No hosting BBQs or parties at mine anymore either bar for one family. It's hard work and never reciprocated.

MeanderingOnTheNorfolkBroads · 05/05/2023 08:45

Biccyteawithone · 05/05/2023 08:22

Yes I agree Meandering good to have those skills but I sort of wonder if the type of friendship I give is sort of going out of fashion if that makes sense? Maybe it's fast food, fast fashion, fast friendship now lols. It's been so much more of a struggle than I anticipated.

@summerfinn that's so sad to read and I completely relate. So tough when friendships have meant/ mean so much to you and others don't seem to care as much. I really really don't know what the answer is apart from to alter expectations to avoid disappointment but it feels unnatural to do that tbh.

'Fast food, fast fashion, fast friendship'. Yes I agree with that.
I look at my mum, who's 70, and she's got lots of friends and they are really quite rude to one another at times, but are there to give eachother lifts to hospital, attend family weddings and funerals, cook for one another if someone is ill etc etc. Proper friendship.
Whereas now I think we're all so concerned about offending one another - and so busy - friendships are so much more polite these days, but tend towards being surface level only.

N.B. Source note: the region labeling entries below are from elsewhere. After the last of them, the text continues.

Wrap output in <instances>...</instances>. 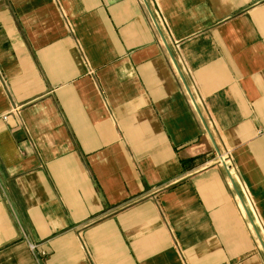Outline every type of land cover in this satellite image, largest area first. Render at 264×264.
Wrapping results in <instances>:
<instances>
[{
    "label": "crops",
    "instance_id": "1",
    "mask_svg": "<svg viewBox=\"0 0 264 264\" xmlns=\"http://www.w3.org/2000/svg\"><path fill=\"white\" fill-rule=\"evenodd\" d=\"M0 264H264V0H0Z\"/></svg>",
    "mask_w": 264,
    "mask_h": 264
},
{
    "label": "built area",
    "instance_id": "2",
    "mask_svg": "<svg viewBox=\"0 0 264 264\" xmlns=\"http://www.w3.org/2000/svg\"><path fill=\"white\" fill-rule=\"evenodd\" d=\"M13 113V111H9V112H6L5 114H3V118L4 119H7L9 116H11V114ZM225 166H226V169L228 170V172L230 173V175L233 176V164L231 162V158H230V155L229 154H226V155H222V159H221ZM30 247L32 249H36V245L33 244V243H30Z\"/></svg>",
    "mask_w": 264,
    "mask_h": 264
}]
</instances>
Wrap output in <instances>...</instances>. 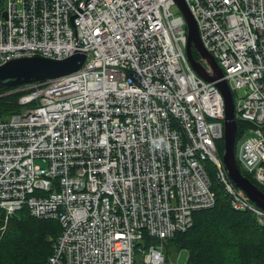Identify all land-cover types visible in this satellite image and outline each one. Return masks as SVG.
<instances>
[{"label": "built area", "instance_id": "1", "mask_svg": "<svg viewBox=\"0 0 264 264\" xmlns=\"http://www.w3.org/2000/svg\"><path fill=\"white\" fill-rule=\"evenodd\" d=\"M185 2L244 125L235 165L264 187V0ZM174 3L0 0V64L86 56L12 89L30 107L0 120V214L56 220L43 264H173L164 241L213 207L210 178L264 225L222 165L224 102L187 62Z\"/></svg>", "mask_w": 264, "mask_h": 264}, {"label": "trees", "instance_id": "2", "mask_svg": "<svg viewBox=\"0 0 264 264\" xmlns=\"http://www.w3.org/2000/svg\"><path fill=\"white\" fill-rule=\"evenodd\" d=\"M192 56L193 59L198 56L195 50ZM12 89L16 88L0 89L2 121L22 111L18 102L26 91ZM243 127V123L237 121L235 149ZM222 150L223 143L219 142L218 153ZM245 177L264 194V187L250 176ZM211 191L215 197L213 207L193 214L187 231L174 233L165 241L166 246L174 251H185L184 264H264V225L256 222L251 213L232 209L218 184L212 183ZM59 232L56 220H38L26 210L16 211L6 223L0 214V264H43Z\"/></svg>", "mask_w": 264, "mask_h": 264}, {"label": "water", "instance_id": "3", "mask_svg": "<svg viewBox=\"0 0 264 264\" xmlns=\"http://www.w3.org/2000/svg\"><path fill=\"white\" fill-rule=\"evenodd\" d=\"M174 4L181 11L184 22L186 23L185 52L187 62L190 64L192 71L200 76L204 81L211 82L220 92L224 102V133L222 136L223 150L222 165L227 170L231 182L249 198L251 203L264 210V194L259 187L253 182L247 180L244 174L237 169L235 165V136L237 133L235 118L233 115L234 103L231 98V91L223 79L220 67L214 61L211 54L206 52L201 46V41L197 35V26L190 11L186 7L185 0H174ZM198 54L197 59H193L192 50ZM85 54L74 51L71 56L54 60V58H43L37 55L33 57L22 56L12 58L5 63L0 64V89L18 88L24 84H32L35 81H44L50 78H59L66 74H72L78 70L85 60Z\"/></svg>", "mask_w": 264, "mask_h": 264}, {"label": "rangeland", "instance_id": "4", "mask_svg": "<svg viewBox=\"0 0 264 264\" xmlns=\"http://www.w3.org/2000/svg\"><path fill=\"white\" fill-rule=\"evenodd\" d=\"M171 11L175 12V7H171L170 8ZM29 108L30 105L28 104H24L21 105V110L25 109V108ZM7 119V118H6ZM235 146H236V142H235ZM237 146H238V142H237ZM237 149V148H236ZM234 149V151L236 150ZM212 173V170H211ZM210 175V173H209ZM211 183H214L213 178H210ZM162 251L165 253L166 256H168L169 261H171L173 264L177 263V264H184L185 262V258L187 256L185 251H174L172 248L167 247L166 246V242L164 241V245L162 247Z\"/></svg>", "mask_w": 264, "mask_h": 264}, {"label": "flooded vegetation", "instance_id": "5", "mask_svg": "<svg viewBox=\"0 0 264 264\" xmlns=\"http://www.w3.org/2000/svg\"><path fill=\"white\" fill-rule=\"evenodd\" d=\"M196 52V51H195ZM197 53V52H196ZM198 55V54H197ZM195 58H197V56L195 57Z\"/></svg>", "mask_w": 264, "mask_h": 264}]
</instances>
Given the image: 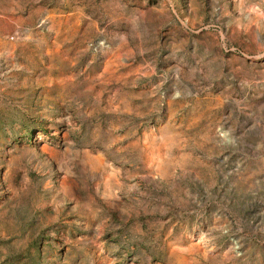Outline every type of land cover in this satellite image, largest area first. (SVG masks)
Here are the masks:
<instances>
[{
	"label": "rangeland",
	"instance_id": "rangeland-1",
	"mask_svg": "<svg viewBox=\"0 0 264 264\" xmlns=\"http://www.w3.org/2000/svg\"><path fill=\"white\" fill-rule=\"evenodd\" d=\"M0 264H264V0H0Z\"/></svg>",
	"mask_w": 264,
	"mask_h": 264
}]
</instances>
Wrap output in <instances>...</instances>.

WhatALightbulbMoment · 05/05/2023 08:53

MeanderingOnTheNorfolkBroads · 05/05/2023 08:45

'Fast food, fast fashion, fast friendship'. Yes I agree with that.
I look at my mum, who's 70, and she's got lots of friends and they are really quite rude to one another at times, but are there to give eachother lifts to hospital, attend family weddings and funerals, cook for one another if someone is ill etc etc. Proper friendship.
Whereas now I think we're all so concerned about offending one another - and so busy - friendships are so much more polite these days, but tend towards being surface level only.

I agree with this. My grandmother had a large bunch of friends, most of whom she'd known for decades. They all made the effort to stay in contact, inviting each other for a chat and a coffee or a walk on the beach. Friendships seem so fickle nowadays. I suppose smartphones have played a part in that, because it's easy to assume you've had real interaction via text, when in reality friendships work best and develop when you physically meet up.